JORNALISTA: Nesse momento tremendo, inspirou-se muito em Martí, não foi, Comandante?


FIDEL: Na realidade, todos nós e toda a nossa geração fomos sempre muito influenciados por Martí e pelas tradições históricas da nossa pátria, que foram tradições de luta muito dura pela sua independência, e tradições realmente muito heróicas, que exerceram uma grande influência sobre todos nós. Nessa altura, eu tinha uma dupla influência, que ainda tenho hoje: uma influência da história da nossa pátria, das suas tradições, do pensamento de Martí, e a outra da formação marxista-leninista que já tínhamos adquirido na nossa vida universitária.

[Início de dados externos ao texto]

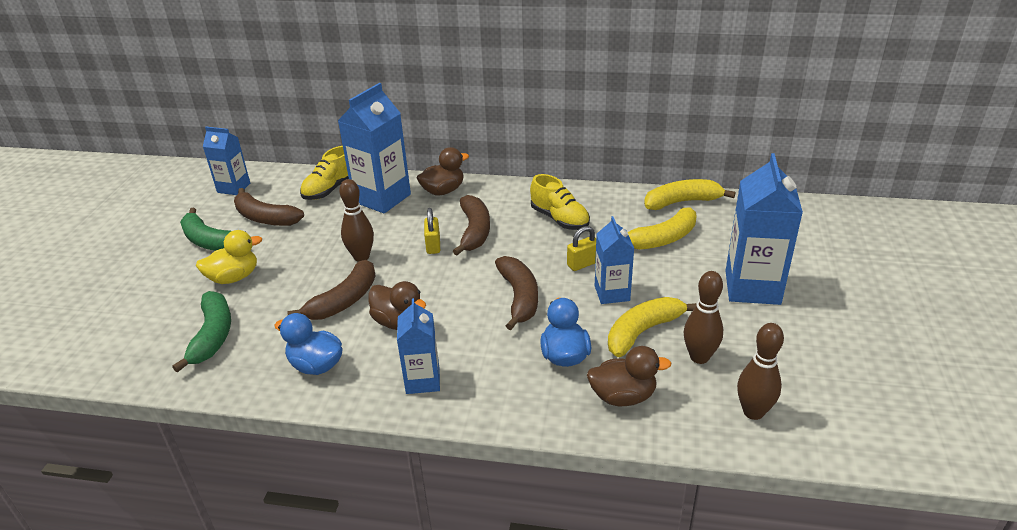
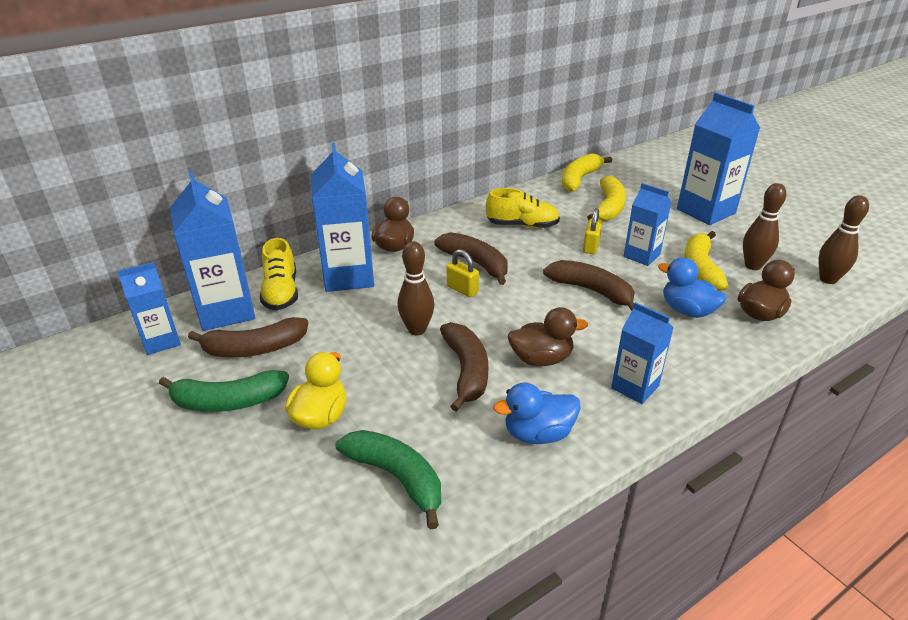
camera: 45 degrees left, 0 degrees up
none -> blue carton [170,171,255,331]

(...) Martí significava o pensamento da nossa sociedade, do nosso povo na luta pela libertação nacional. Marx, Engels e Lenine significavam o pensamento revolucionário na luta pela libertação social. Na nossa pátria, a libertação nacional e a revolução social uniram-se como bandeiras de luta da nossa geração.

Fonte: Excertos da entrevista La estrategia del Moncada, publicada na Revista Casa de las Américas, Cidade de Havana, JulhoAagosto de 1978, a. XIX, n. 109, pp. 11-18.